The fighters had done their magnificent best, but some of the gunboats and shuttles had broken through. A screen of battlecruisers and light cruisers had interposed themselves-and the bodies of their crews-between them and Seventh Fleet's main body. Almost seventy of those ships had died. But the Bugs had come on with something beyond their normal indifference to losses-something that Prescott, had he been talking about any other race, might have called desperation. At least two hundred gunboats and a hundred kamikaze assault shuttles had broken through and plunged into the battle-line's final defensive envelope with fighters still on their tails.

There were no reliable figures on how many of them had completed their attack runs-nor did Prescott need them. The figures that mattered were those of the ships they had taken with them into death: eight monitors, twelve superdreadnoughts, and eleven light carriers. And, of course, the people. Prescott was still coming to terms with the fact that he would never hear Force Leader Shaaldaar's rock-steady basso again. Vice Admiral Janos Kolchak had died with his flagship, as well. Twelfth Small Fang Yithaar'tolmaa's Howmarsi'hirtalkin had survived, but the small fang's own remains were somewhere in the twisted mass of wreckage that comprised most of his flagship.

And yet, Prescott kept forcing himself to remember, the battle-line had mostly survived. The Bug deep space force originally assigned to this system had evidently underestimated the extent of that survival, for it had pressed on without waiting for support from the massive Bug formations coming in from Anderson Three. That miscalculation had almost certainly saved Seventh Fleet-for now, at least. That and its own battle-forged toughness. It had met the incoming Bug starships with a hurricane of missiles, wrapping them in a shroud of purifying antimatter flame that swept them from the continuum.

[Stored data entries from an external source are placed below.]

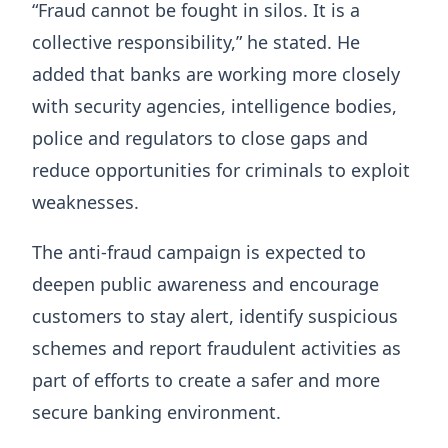
“Fraud cannot be fought in silos. It is a
collective responsibility,” he stated. He
added that banks are working more closely
with security agencies, intelligence bodies,
police and regulators to close gaps and
reduce opportunities for criminals to exploit
weaknesses.
The anti-fraud campaign is expected to
deepen public awareness and encourage
customers to stay alert, identify suspicious
schemes and report fraudulent activities as
part of efforts to create a safer and more
secure banking environment.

But the Allied battle-line had paid with fourteen more of its own monitors to do it, and the number of other ships destroyed or damaged was in the usual proportion.

And now the monstrous array of fresh capital ships from Anderson Three was closing inexorably in, its BCRs racing ahead of the slower monitors and superdreadnoughts in their haste to begin finishing off the crippled prey. And Zhaarnak was comming him.

He turned to the com screen, and the vilkshatha brothers looked at each other. Each of them saw the memory of Alowan and Telmasa in the other's eyes and knew how precious the shared years which had passed since that unexpected reprieve had been to both of them. Yet there seemed little to say. There was no need for them to put what they felt into words . . . and there was certainly no point in saying that the next fight would be Seventh Fleet's last, for they both knew it.

So instead, Zhaarnak turned to practicalities with a briskness that anyone familiar with his race would have recognized as a mask for despair.

"We must reorganize our battle-line, Raaymmonnd."

"Yes." Prescott looked again at the loss totals, then looked away. "Our task force organization has pretty much vanished. We'll abandon our worst damaged ships and scuttle them, so they won't slow up our withdrawal. I've already got Anna and Jacques at work forming new battlegroups around whatever command ships are still alive."

"Can we manage such a fundamental restructuring in the midst of battle?"

"We can." Prescott's tone held no doubt, only certainty. Only a force as superbly trained and battle-tried as Seventh Fleet could even have considered plugging units from different Alliance members into the same datagroups on the fly. Prescott knew that, and the pride was like ashes in his mouth.